Tung Nguyen, Senior Associate at BakerHostetler, also predicted delays in large electronics manufacturing projects from South Korea and other countries. “Vietnam has time to rebuild infrastructure and prepare for the next wave of FDI,” he said.
Despite cautious forecasts, speakers expressed confidence in Vietnam's ability to adapt quickly. From its position as the "new factory of the world" to its push for digital transformation and infrastructure development, Vietnam has many strengths that can support continued growth.
EU backs Vietnam amid tariffs
Reacting to the US tariff policy, Ambassador Julien Guerrier expressed regret over Washington’s decision to impose new tariffs, including a 25% rate on cars and steel from Europe. He said that it could hurt businesses, fuel inflation, and disrupt global supply chains, especially for small- and medium-sized enterprises.

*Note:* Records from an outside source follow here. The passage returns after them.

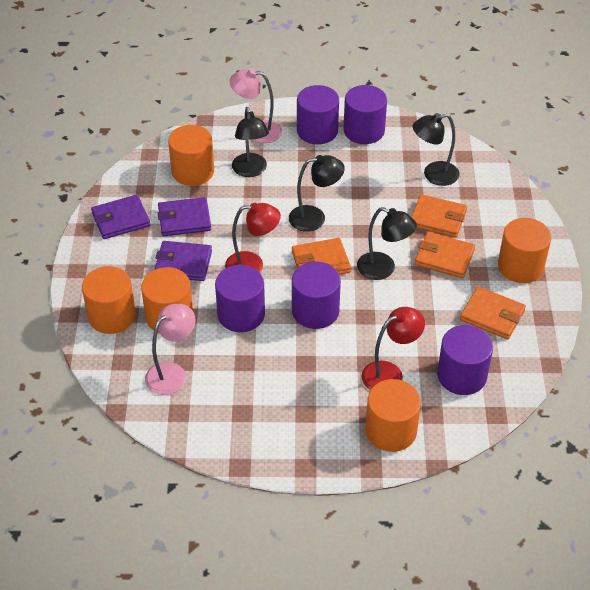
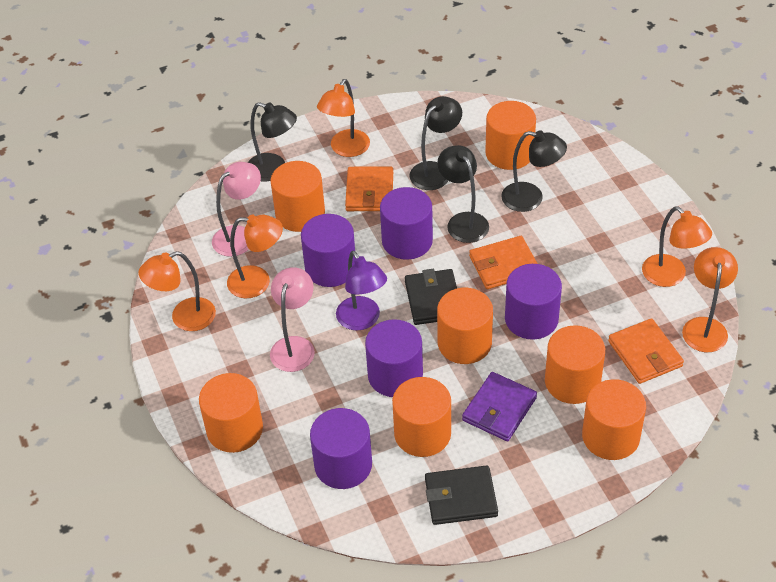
black wallet: none = 0 -> [405,269,457,325] [425,465,498,525] = 2
orange cylinder: [82,266,136,334] [141,267,193,334] [168,125,214,186] [365,379,421,452] [498,218,551,283] = 5 -> [199,373,263,453] [270,161,325,232] [392,377,451,457] [437,288,493,364] [485,101,536,170] [545,325,605,404] [582,379,646,460] = 7
orange lamp: none = 0 -> [138,251,216,331] [227,215,283,298] [317,79,370,157] [642,206,712,287] [682,247,738,352] = 5
orange wallet: [292,238,351,275] [411,194,467,238] [415,232,475,278] [460,286,526,339] = 4 -> [345,166,393,211] [469,236,538,289] [608,318,684,384] = 3
purple lamp: none = 0 -> [336,251,387,330] = 1
purple wallet: [91,195,150,239] [154,241,212,281] [158,197,211,236] = 3 -> [462,372,537,441] = 1
red lamp: [225,203,281,272] [362,307,425,390] = 2 -> none = 0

Guerrier reiterated the EU's commitment to supporting Vietnam not only in trade but also in areas such as renewable energy, infrastructure, administrative reform, and legal digitization. "This is a golden opportunity for Europe to deepen its partnership with the East. We are not looking for short-term deals, but long-term partnerships based on mutual respect and shared risks," he said.
He emphasized Vietnam's resilience and adaptability. With the right strategies, the country could sustain growth and potentially achieve an 8% GDP expansion. "Vietnam has overcome greater challenges in the past and emerged stronger," he said.